Many shared hosting providers (in this case Mosso) run your ASP.NET applications in a medium trust or modified medium trust environment to reduce security risks. This causes issues with certain techniques and components that require permissions removed by medium trust.

One of the biggest issues other than the actual restriction of permissions is the restriction of partially trusted assemblies calling fully trusted code. By default, if an assembly is strong named, partially trusted assemblies (i.e. the application assemblies in your app running under medium/partial trust) can't call it. This hits many open source components such as iBatis and NHibernate. The workaround to this is to add the AllowPartiallyTrustedCallers assembly level attribute. This will mark the assembly as safe for calling by partially trusted assemblies.

Here is an example of how to modify iBatis to support this:

  1. Download the iBatis source from the iBatis website: http://ibatis.apache.org/dotnet.cgi
  2. Extract the source .zip to a folder
  3. Open the IBatisNet.2005.sln solution in VS.NET
  4. For each project in the solution, open it's AssemblyInfo.cs file
    1. Add this using statement at the top of the file: "using System.Security;"
    2. Add this attribute at the bottom of the file: "[assembly: AllowPartiallyTrustedCallers]"
  5. Right click on the solution and select "Configuration Manager..."
  6. In the "Active solution configuration" dropdown, select Release
  7. Uncheck all of the Test projects
  8. Click OK
  9. Build the solution

Or you can download the compiled assemblies: iBatis-PartialTrust.zip

Enabling NHibernate for medium/partial trust is a similar procedure.
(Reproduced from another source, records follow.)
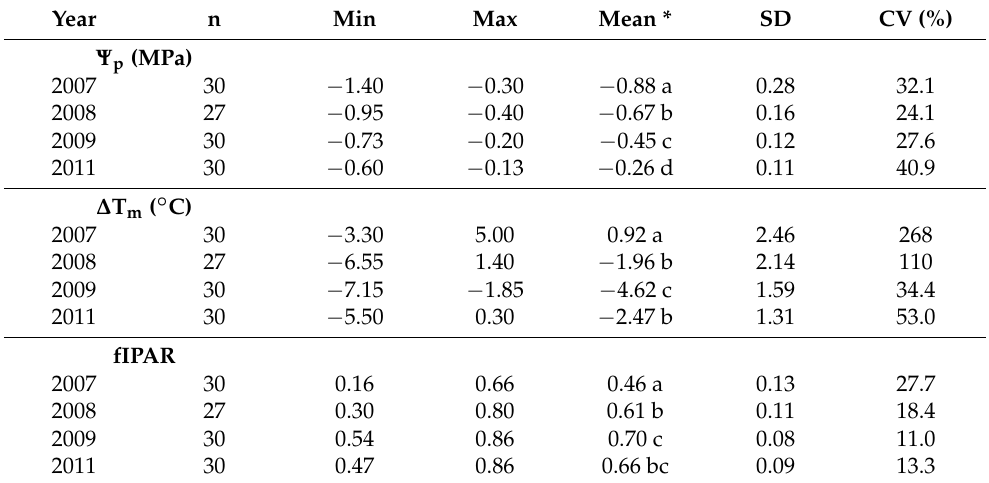
Table 3. Descriptive statistics for predawn water potential ( Ψ p ), canopy to air temperature difference ( ∆ T m ) and fractional intercepted PAR (fIPAR): number of vines (n), minimum (Min), maximum (Max) and Mean values, standard deviation (SD) and coefficient of variation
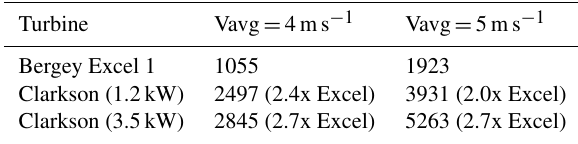
Table 2. AEP comparison of 2.5m rotors using standard Rayleigh distributions (kWh).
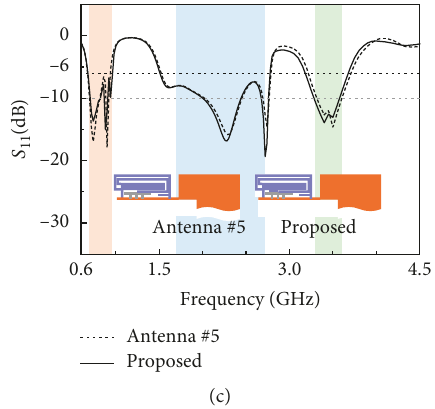
Figure 2: Simulation results of the S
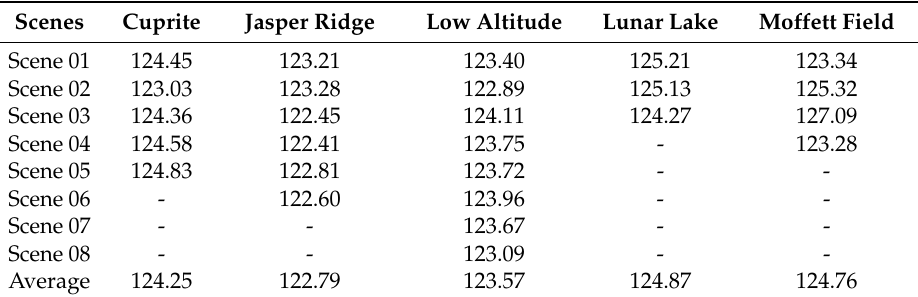
Table 4. Achieved results in terms of PSNR, by embedding w 2 (Dataset 1). Notice that by “/”, we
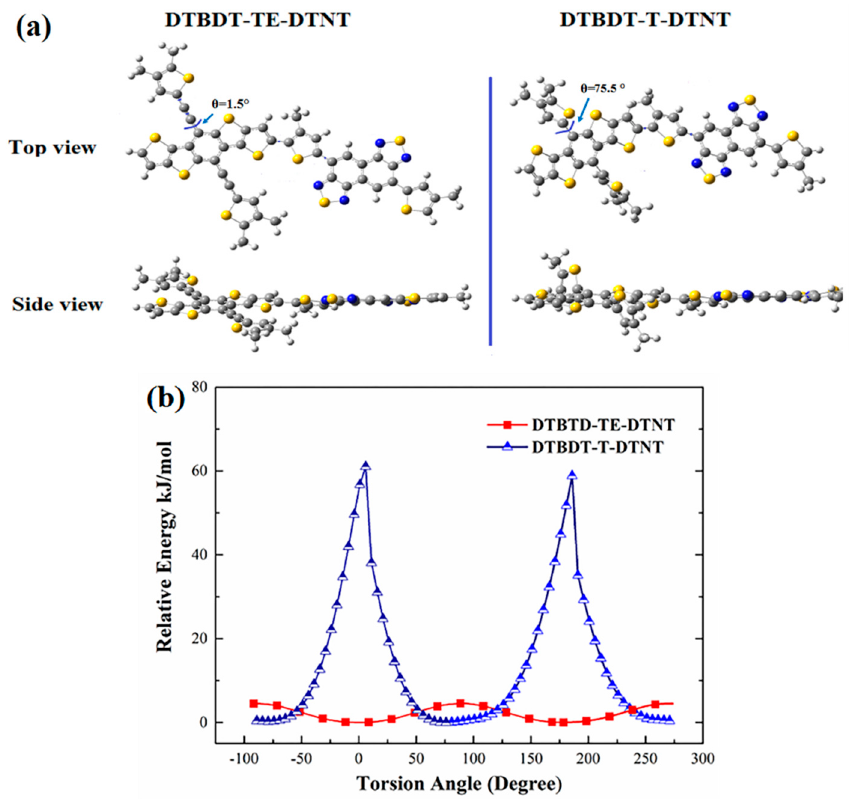
Figure 9. ( a ) Optimized geometries of the models for DTBDT-TE-DTNT and DTBDT-T-DTNT by DFT at the B3LYP/6-31G*; ( b ) relative energy at different torsion angles.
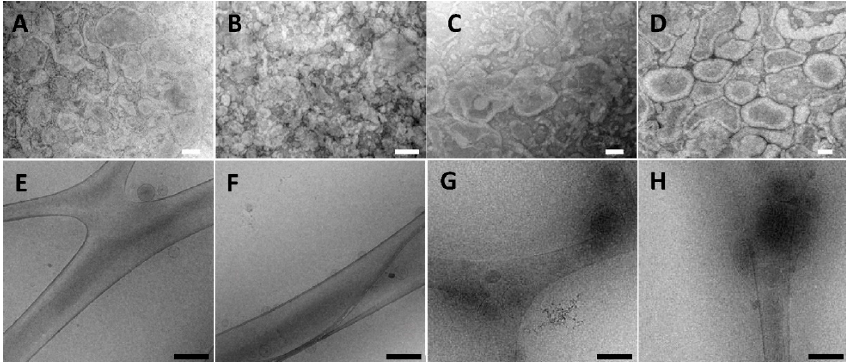
Figure 1. TEM images (upper panel) of three-dimensionally-structured hybrid 59:2 vesicles ( A ), 53:10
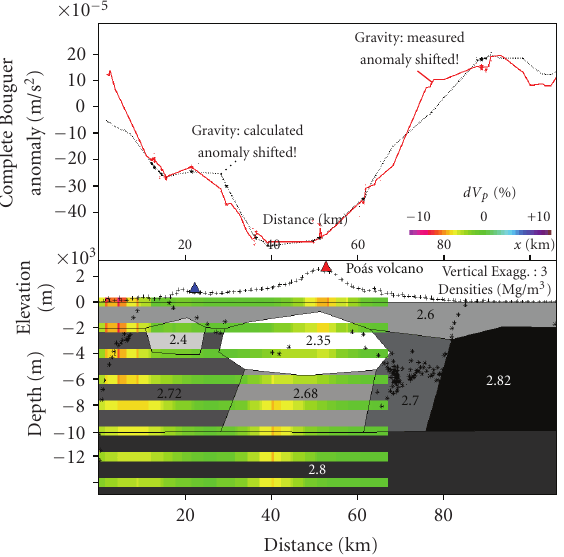
Figure 7: 3D density model cross section across the Po´as volcano and surrounding regions. Red and black curves in the upper box show the measured and calculated gravity anomalies, respectively. Black plus-signs indicate topography derived from SRTM 3 arc sec grid which is projected on the cross section; black stars in the lower box show Euler source points. Grayscale polygons represent modeled crustal bodies with corresponding densities. Colored pixels and bars show percentage of change in V p velocities which were calculated by Arroyo [13]. Red triangle indicates the location of the main Quaternary volcanic vent; blue triangle indicates the locations of inferred paleo-volcanic vent.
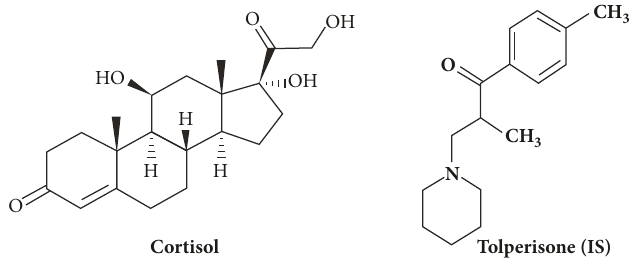
Figure 1: Chemical structures of cortisol and tolperisone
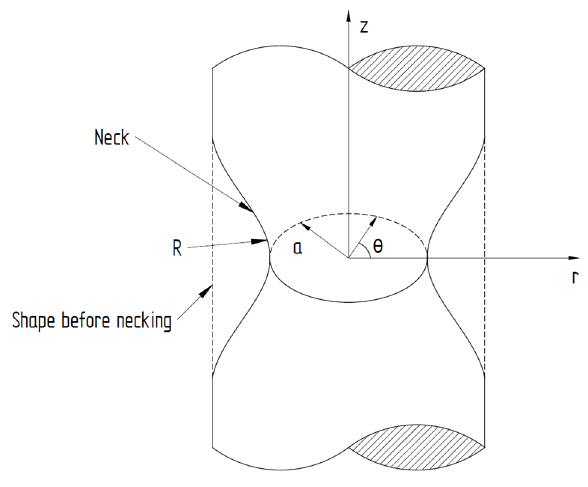
Figure 13. Tensile necking in a cylindrical test piece [43].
If there is enough demand I will present steps and compiled assemblies for it as well.

As for the permission restrictions, most shared hosting providers don't actually run in medium trust as this restricts many useful things such as Reflection etc. One example I've run into recently is Mosso's modified medium trust. They take medium trust, which consists of the following denied permission restrictions:

  • Call unmanaged code.
  • Call serviced components.
  • Write to the event log.
  • Access Microsoft Message Queuing queues.
  • Access ODBC, OleDb, or Oracle data sources.
  • Access files outside the application directory.
  • Access the registry.
  • Make network or Web service calls (using the System.Net.HttpWebRequest class, for example).

And then Mosso adds back in the following allowed permission to come up with "modified medium trust":

  • WebPermission Unrestricted="true"
  • OleDbPermission Unrestricted="true"
  • OdbcPermission Unrestricted="true"
  • SocketPermission Unrestricted="true"
  • ConfigurationPermission Unrestricted="true"
  • ReflectionPermission Unrestricted="true"
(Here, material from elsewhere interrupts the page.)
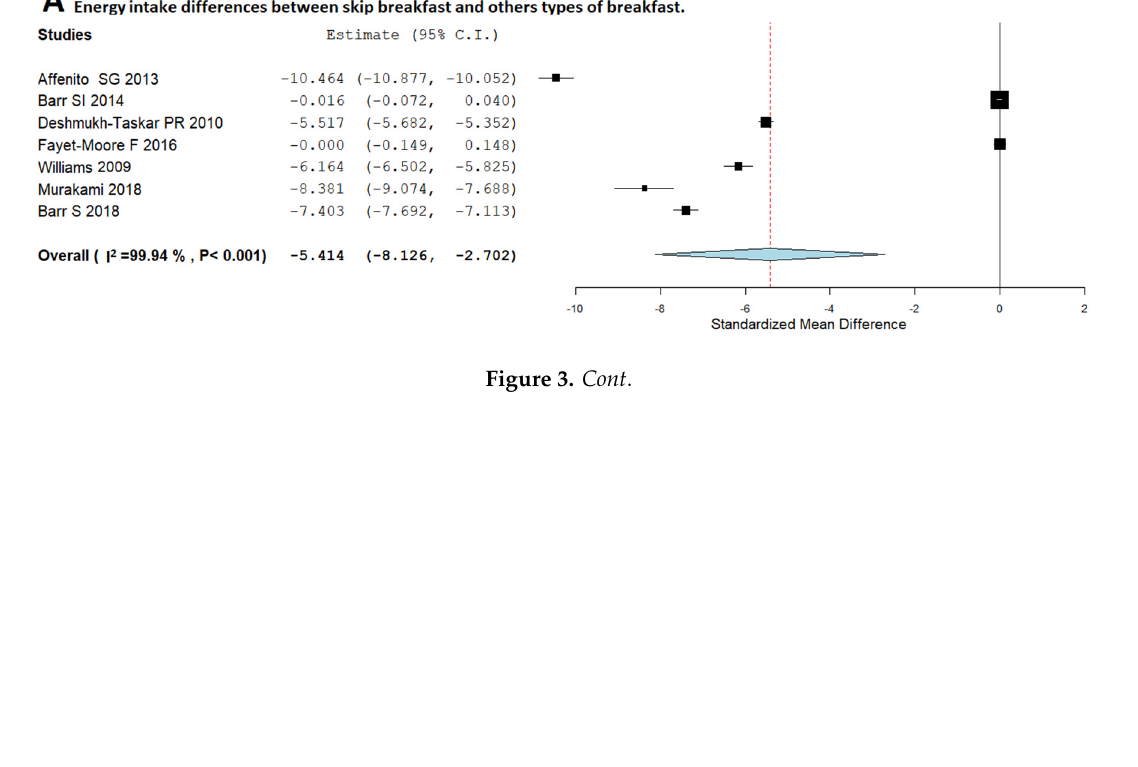
Figure 2. Random-effects meta-analysis of the effects of relationships between skipping breakfast and RTEC breakfast regarding energy ( A ), carbohydrates ( B ), fibre ( C ), protein ( D ) and fat ( E ) intake.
This is still rather limiting, but at least you can get most things done as long as you can call into the necessary assemblies without getting exceptions as discussed in the workaround section above.

Comments

Comment by SKC

May be a little bit off-topic.

If we want to access an external Oracle DB from a ASP.NET application running on MOSSO, is it possible?
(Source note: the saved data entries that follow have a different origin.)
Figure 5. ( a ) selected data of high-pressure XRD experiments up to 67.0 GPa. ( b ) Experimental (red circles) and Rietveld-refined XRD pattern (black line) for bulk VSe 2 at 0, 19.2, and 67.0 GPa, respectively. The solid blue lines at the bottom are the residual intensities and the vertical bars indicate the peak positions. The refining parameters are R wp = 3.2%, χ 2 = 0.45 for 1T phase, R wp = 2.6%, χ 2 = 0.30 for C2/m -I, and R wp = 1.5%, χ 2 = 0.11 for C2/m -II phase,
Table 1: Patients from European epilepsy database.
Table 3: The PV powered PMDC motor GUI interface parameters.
If so, since we only have FTP access, how do we install Oracle/ODBC specific stuff?

SKC
Comment by programcsharp

You may be able to do Oracle on Mosso if you use an entirely .NET Oracle database provider that works with the permission set Mosso provides. You won't be able to get all of the typical Oracle Client stuff set up on Mosso, but some providers are out there that can access Oracle directly via tcp/ip.

You also would have to host the Oracle DB somewhere else and connect to it via tcp/ip.

Comment by Dave

Works perfectly. Thanks for the tip. I just plugged your iBatis DLLs right in, over top of my current ones, and they worked fine.